Foreign media report seeing troop convoys with hundreds of vehicles moving by road and rail into Tibet on Wednesday and Thursday. Witnesses report a heavy security force buildup and roadblocks in Tibetan areas in the adjoining provinces, including Yunnan, where no protests have been reported.

In Lhasa, Chinese authorities forced the last known foreign journalist in the Tibetan capital to leave Thursday. German correspondent Georg Blume reported seeing thousands of security personnel on the streets of the city carrying out house-to-house searches.

Beijing acknowledged Thursday for the first time that protests have spread from the Tibet Autonomous Region to nearby provinces where more than half of China's Tibetan population lives.

China's official Xinhua news agency says police shot and wounded four rioters in a Tibetan area of Sichuan province earlier this week.

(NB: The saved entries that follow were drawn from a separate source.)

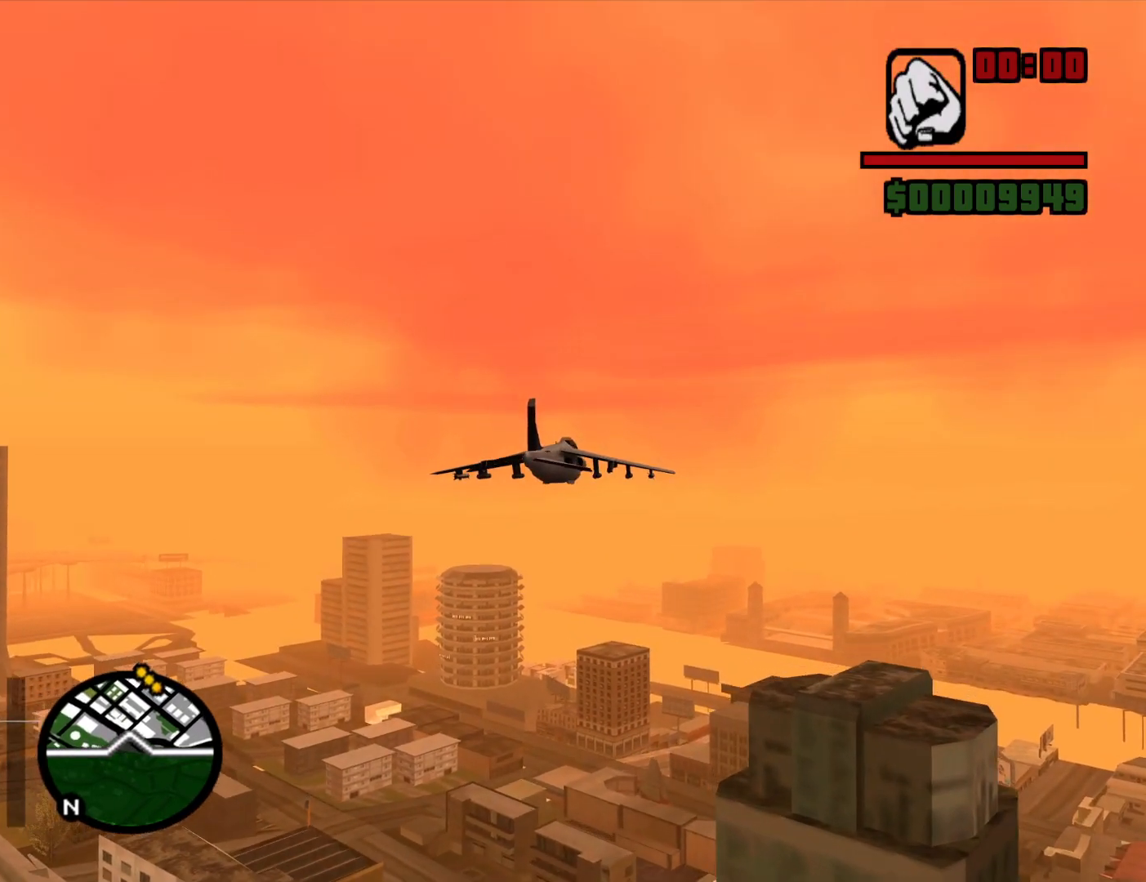
{"keys": ["e", "w"], "mouse": [], "events": []}
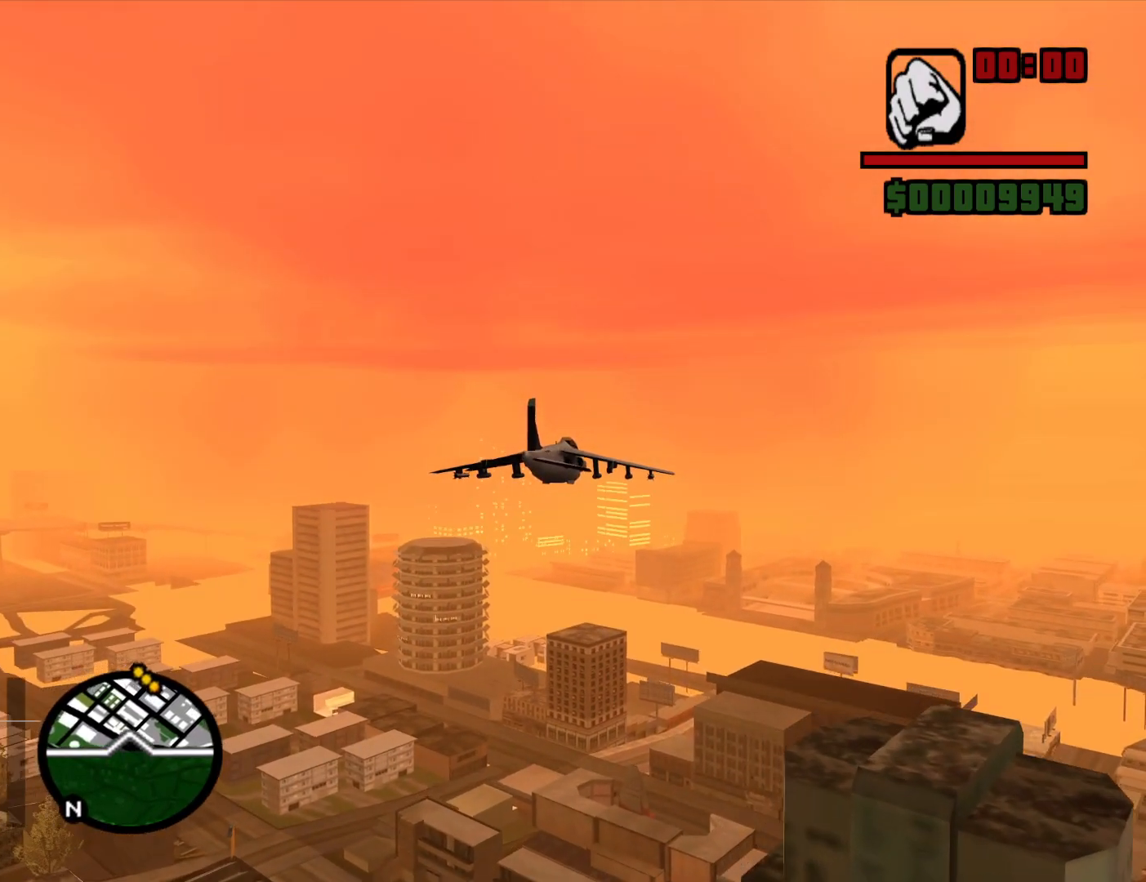
{"keys": ["e", "w"], "mouse": [], "events": []}
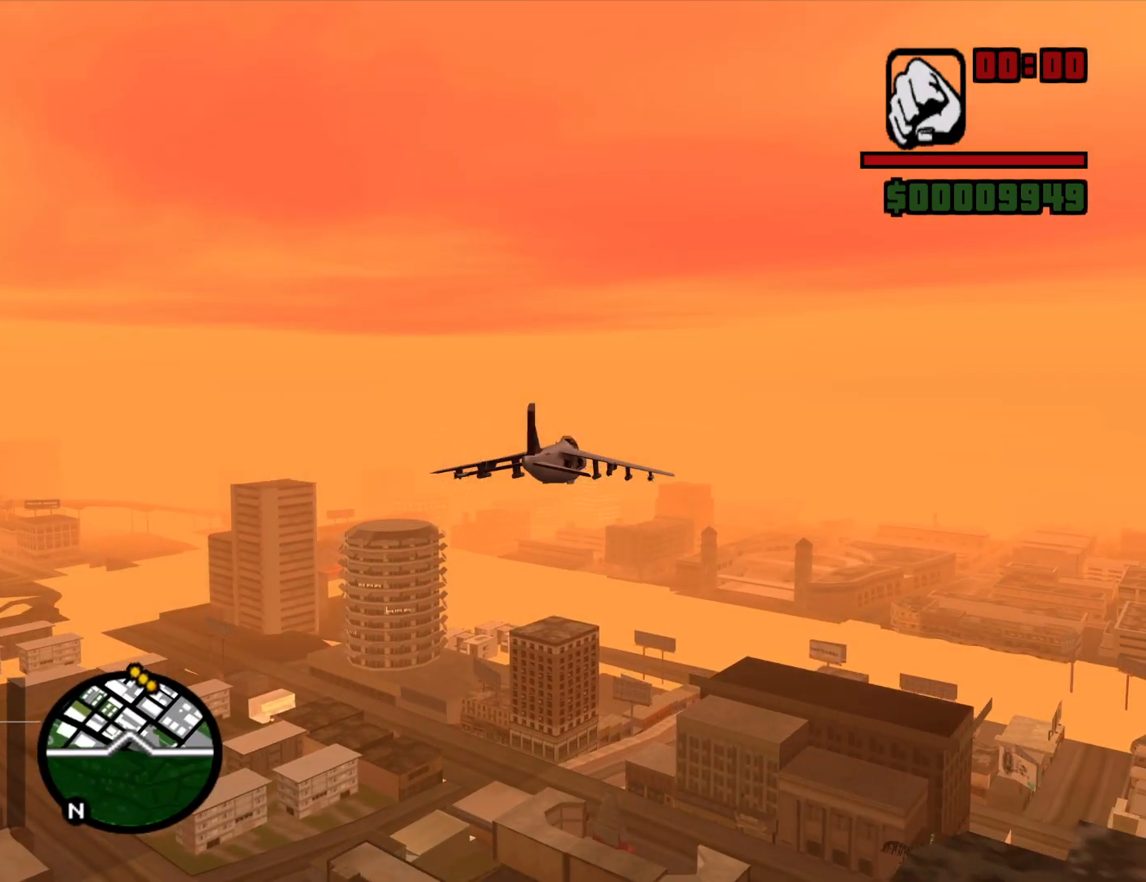
{"keys": ["w"], "mouse": [], "events": [[484, "e", "up"]]}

It says police opened fire in self-defense.

One of the photos released by Tibetan Center for Human Rights and Democracy
One of the photos released by Tibetan Center for Human Rights and Democracy
But rights groups have released photographs showing what appear to be corpses with bullet wounds that the groups allege are some of the 15 Tibetans shot and killed by police during the incident.

There were unconfirmed reports that the sporadic pro-independence protests that have been staged in Qinghai, Gansu and Sichuan provinces continued Thursday.

New videos of the recent protests emerged Thursday, including footage shot by Chinese security forces in Lhasa of the monk's demonstration that appears to have sparked the wave of protests.

Tibet's government-in-exile says at least 99 people have been killed in a Chinese crackdown on protesters. Beijing says Tibetan rioters have killed 13 civilians in Lhasa.

A state-run television station in Tibet showed footage of 24 men arrested in connection with the Lhasa protests. The prime minister of Tibet's government-in-exile, Samdhong Rinpoche, puts the number of those arrested since Sunday at more than 800.

Some information for this report was provided by AFP, AP and Reuters.